START Information supplied
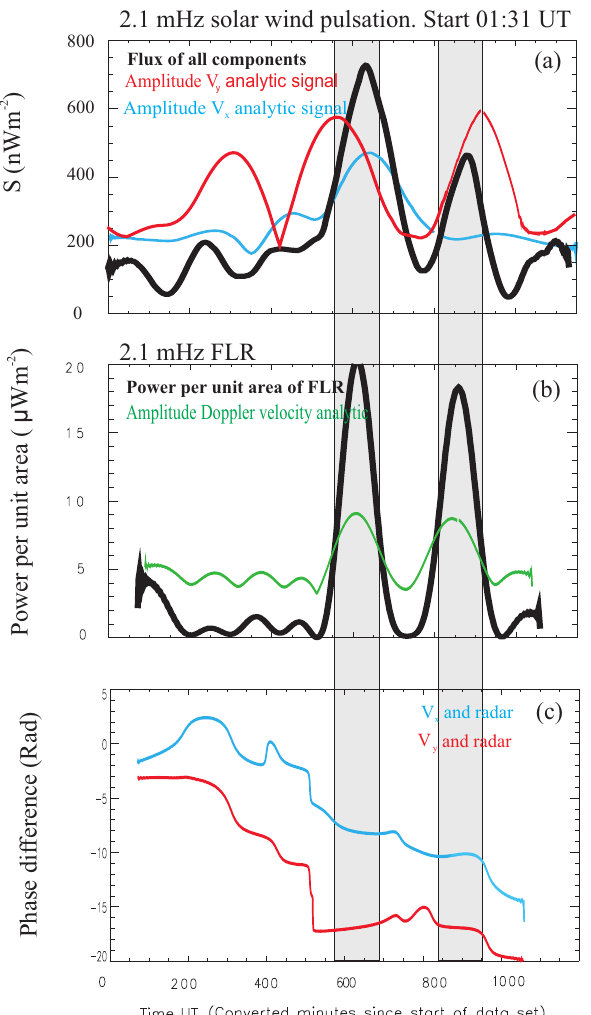
Fig. 8. (a) Amplitude of 2.1mHz solar wind velocity x and y components and energy flux of MHD wave in the solar wind. (b) 2.1mHz analytic signal and power power unit area of FLR. Start time 01:33UT, time adjusted by 57min in (a) and (b). (c) Cross phase of 2.1 mHz ACE Vx and radar analytic signals (blue) and ACE Vy and radar analytic signals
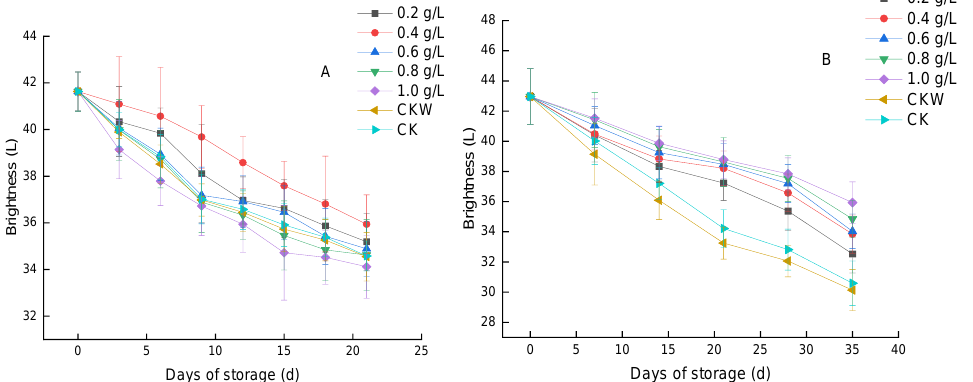
Figure 4. Effects of different Lycium barbarum leaf extract concentrations on the brightness (L) of cherry tomatoes at 20 °C ( A ) and 5 °C ( B ). 3.5. Effects of Different Lycium barbarum Leaf Extract Concentrations on the Firmness of Cherry Tomatoes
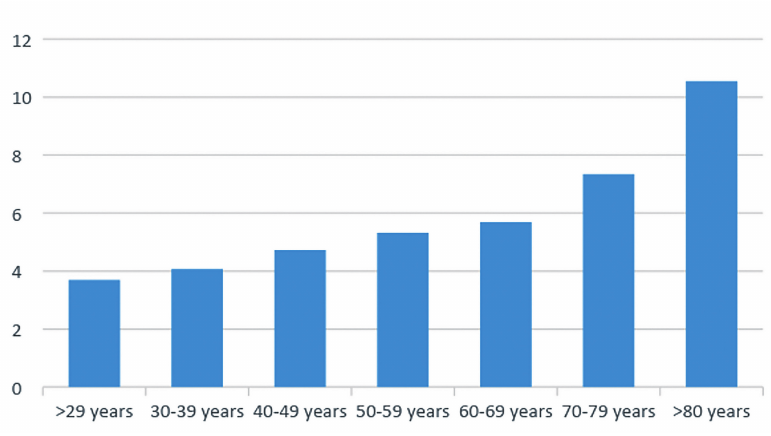
Figure 5 - Bladder Cancer Mortality during hospitalization according to age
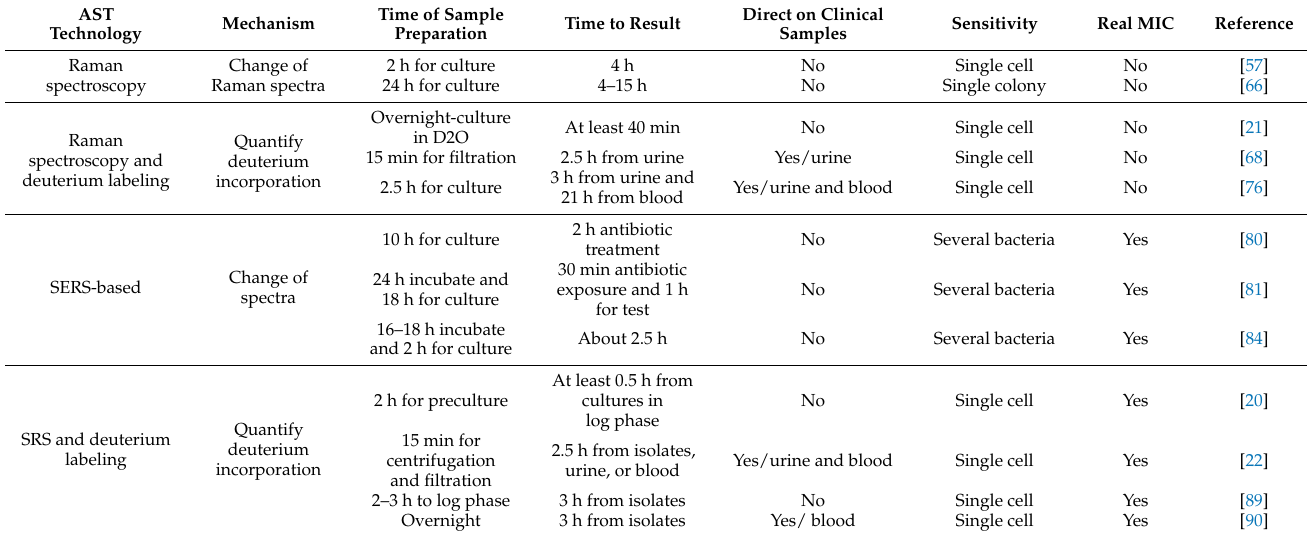
Table 2. Comparison of Raman-based AST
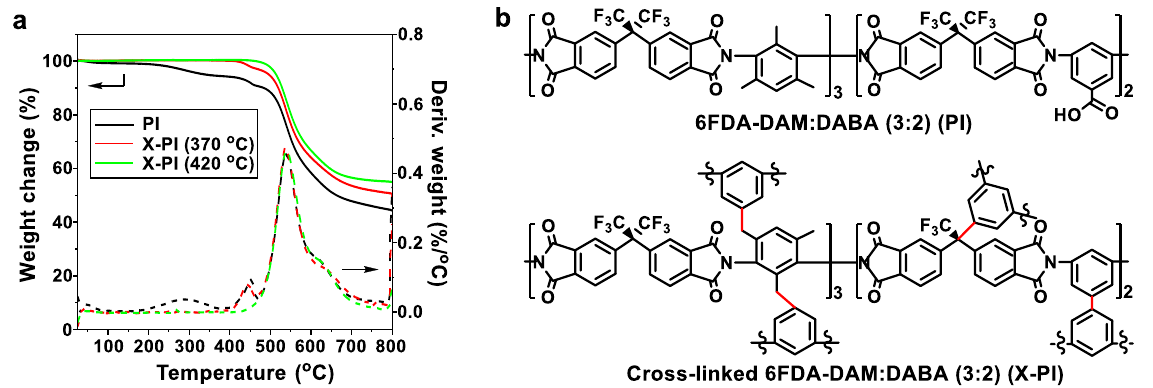
Figure 2. ( a ) TGA thermograms of free-standing 6FDA-DAM:DABA (3:2) (PI), X-PI (370), and X-PI (420), and ( b ) a possible chemical structure of the cross-linked PI in comparison with the chemical structure of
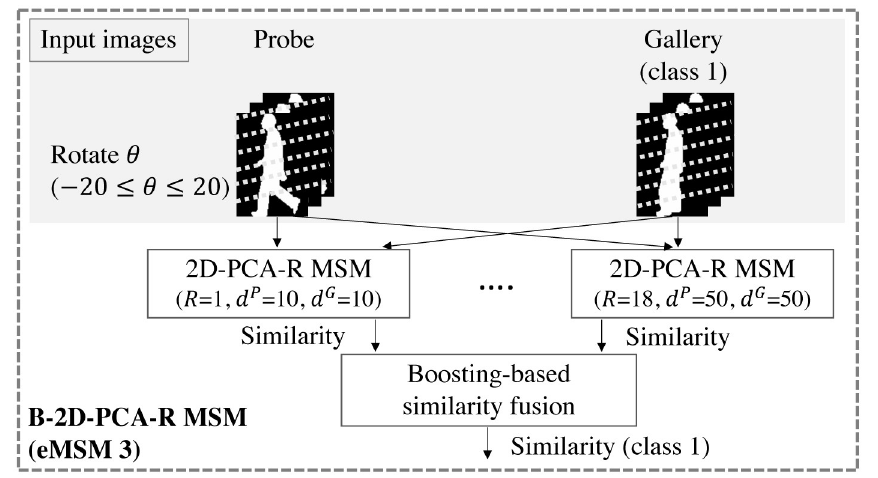
Fig 11. Overview of B-2D-PCA-R MSM. The output similarity is used in the classification process in Fig 5.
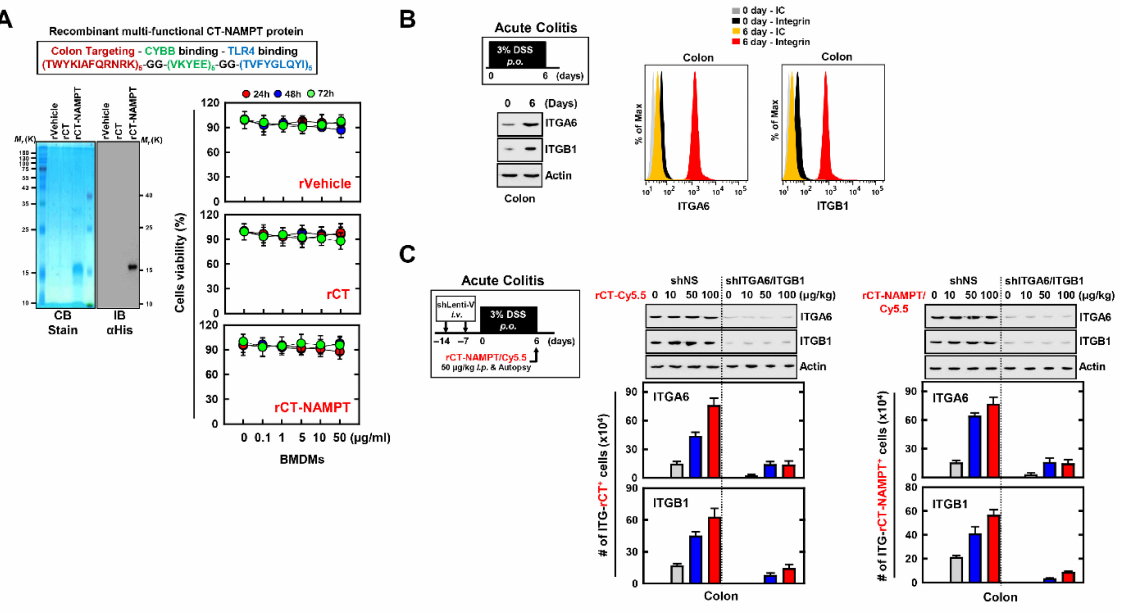
Figure 5. rCT-NAMPT targets the inflamed colon. ( A ) Schematic illustration of rCT-NAMPT (upper). Bacterially purified 6xHis-rCT-NAMPT, rVehicle or rCT were analyzed by Coomassie Blue staining or IB with α His (lower, left). BMDMs were treated with rVehicle, rCT, or rCT-NAMPT for the periods and concentrations stated, and cell viability was determined using the MTT test (lower, right). ( B ) DSS-induced model for colitis. Mice were subjected to 3% DSS for 6 days and were evaluated at day 6 (left). Colon harvests were used for IB with α ITGA6, α ITGB1 or α Actin and analysis of the number of ITGA6+ or ITGB1+ cells by FACS. ( C ) The scheme of the acute colitis model transduced with Lenti-shNS or Lenti-shITG virus and treated with 3% DSS. Intraperitoneal administration of rCT-NAMPT conjugated with Cy5.5 for 1 h and colon harvest (left). Colon harvests were used for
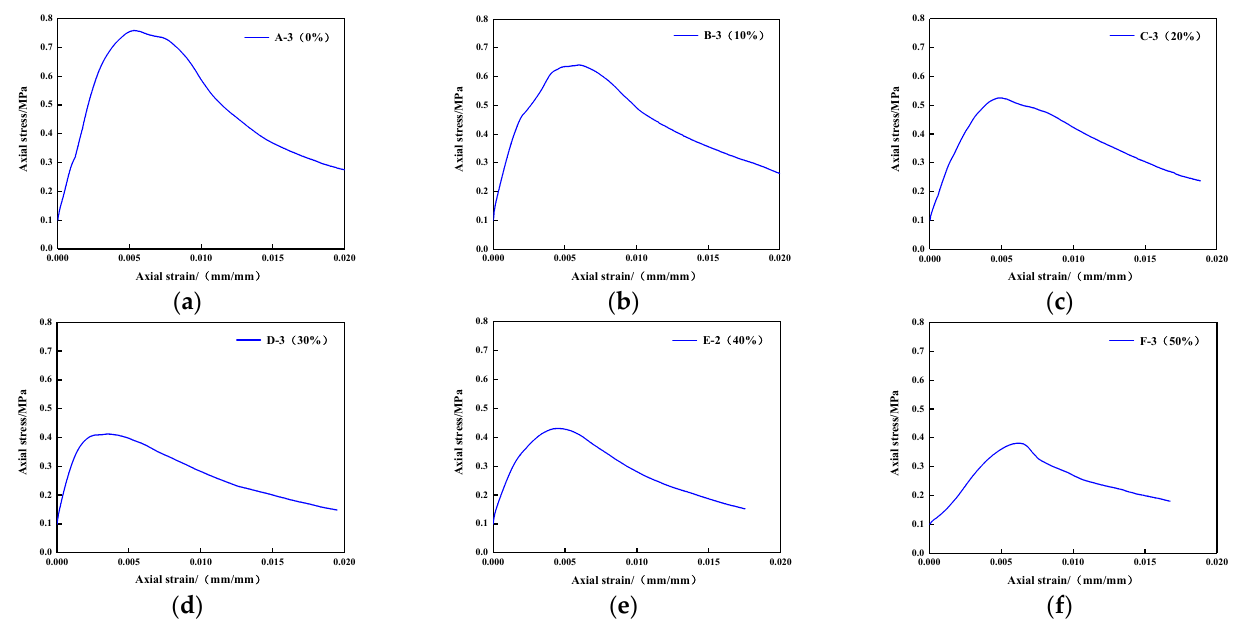
Figure 5. Stress–strain curves of CGFB samples. ( a ) A-3; ( b ) B-3; ( c ) C-3; ( d ) D-3; ( e ) E-2; ( f ) F-3.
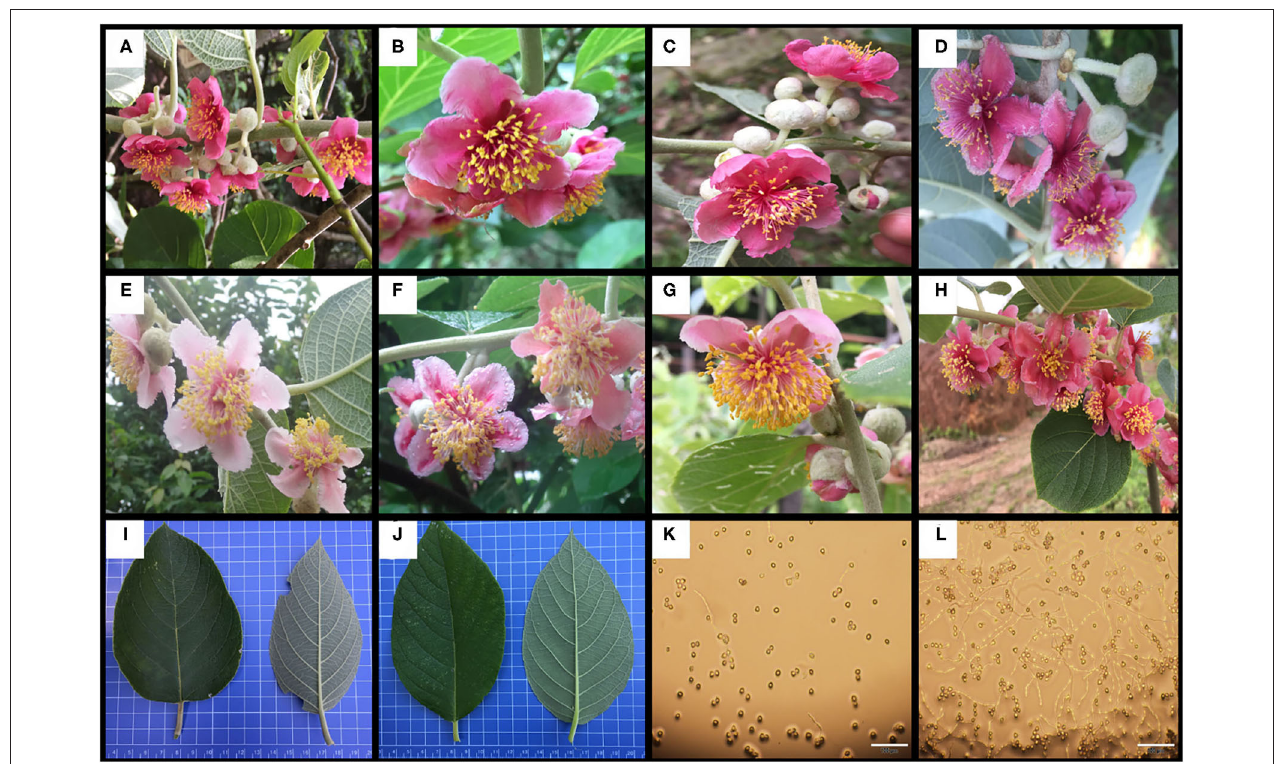
FIGURE 1 | Some germplasm with specific traits. (A–D) the petals have higher anthocyanin content; (E–H) the flower contains more stamens; (I, J) different leaf shapes, the indicators on the leaf are mainly some quality indicators; (K) low pollen viability type; (L) high pollen viability type.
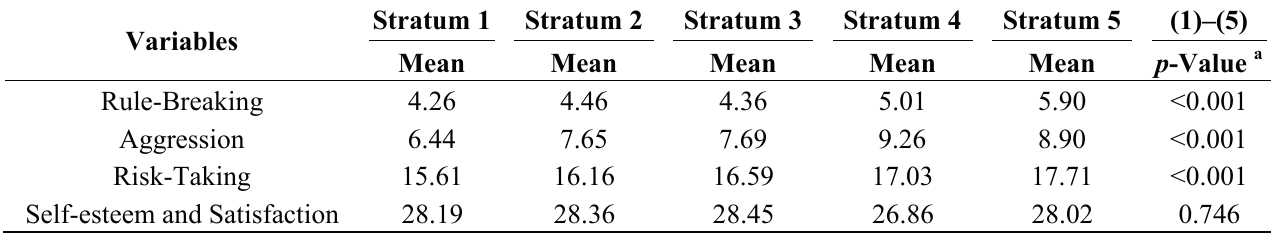
Table 6. Evidence of Selection-Based Stratification ( N =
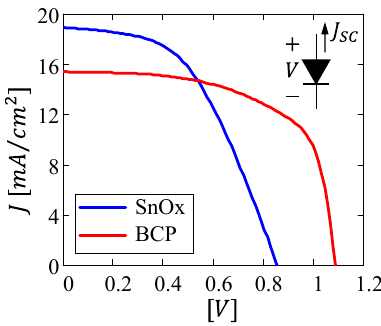
Figure 2. Illuminated current vs voltage characteristics for the SnO X (blue line) and BCP (red line) architectures measured at the beginning of the characterization procedure. Table 1. Solar cell figures of merit extrapolated at the beginning of the characterization procedure. Architecture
END Information supplied
[What to work on]
Once the pictures are set aside, please output all the data word for word.

[Problem solution]
Fig. 8. (a) Amplitude of 2.1mHz solar wind velocity x and y components and energy flux of MHD wave in the solar wind. (b) 2.1mHz analytic signal and power power unit area of FLR. Start time 01:33UT, time adjusted by 57min in (a) and (b). (c) Cross phase of 2.1 mHz ACE Vx and radar analytic signals (blue) and ACE Vy and radar analytic signals
Figure 4. Effects of different Lycium barbarum leaf extract concentrations on the brightness (L) of cherry tomatoes at 20 °C ( A ) and 5 °C ( B ). 3.5. Effects of Different Lycium barbarum Leaf Extract Concentrations on the Firmness of Cherry Tomatoes
Figure 5 - Bladder Cancer Mortality during hospitalization according to age
Table 2. Comparison of Raman-based AST
Figure 2. ( a ) TGA thermograms of free-standing 6FDA-DAM:DABA (3:2) (PI), X-PI (370), and X-PI (420), and ( b ) a possible chemical structure of the cross-linked PI in comparison with the chemical structure of
Fig 11. Overview of B-2D-PCA-R MSM. The output similarity is used in the classification process in Fig 5.
Figure 5. rCT-NAMPT targets the inflamed colon. ( A ) Schematic illustration of rCT-NAMPT (upper). Bacterially purified 6xHis-rCT-NAMPT, rVehicle or rCT were analyzed by Coomassie Blue staining or IB with α His (lower, left). BMDMs were treated with rVehicle, rCT, or rCT-NAMPT for the periods and concentrations stated, and cell viability was determined using the MTT test (lower, right). ( B ) DSS-induced model for colitis. Mice were subjected to 3% DSS for 6 days and were evaluated at day 6 (left). Colon harvests were used for IB with α ITGA6, α ITGB1 or α Actin and analysis of the number of ITGA6+ or ITGB1+ cells by FACS. ( C ) The scheme of the acute colitis model transduced with Lenti-shNS or Lenti-shITG virus and treated with 3% DSS. Intraperitoneal administration of rCT-NAMPT conjugated with Cy5.5 for 1 h and colon harvest (left). Colon harvests were used for
Figure 5. Stress–strain curves of CGFB samples. ( a ) A-3; ( b ) B-3; ( c ) C-3; ( d ) D-3; ( e ) E-2; ( f ) F-3.
FIGURE 1 | Some germplasm with specific traits. (A–D) the petals have higher anthocyanin content; (E–H) the flower contains more stamens; (I, J) different leaf shapes, the indicators on the leaf are mainly some quality indicators; (K) low pollen viability type; (L) high pollen viability type.
Table 6. Evidence of Selection-Based Stratification ( N =
Figure 2. Illuminated current vs voltage characteristics for the SnO X (blue line) and BCP (red line) architectures measured at the beginning of the characterization procedure. Table 1. Solar cell figures of merit extrapolated at the beginning of the characterization procedure. Architecture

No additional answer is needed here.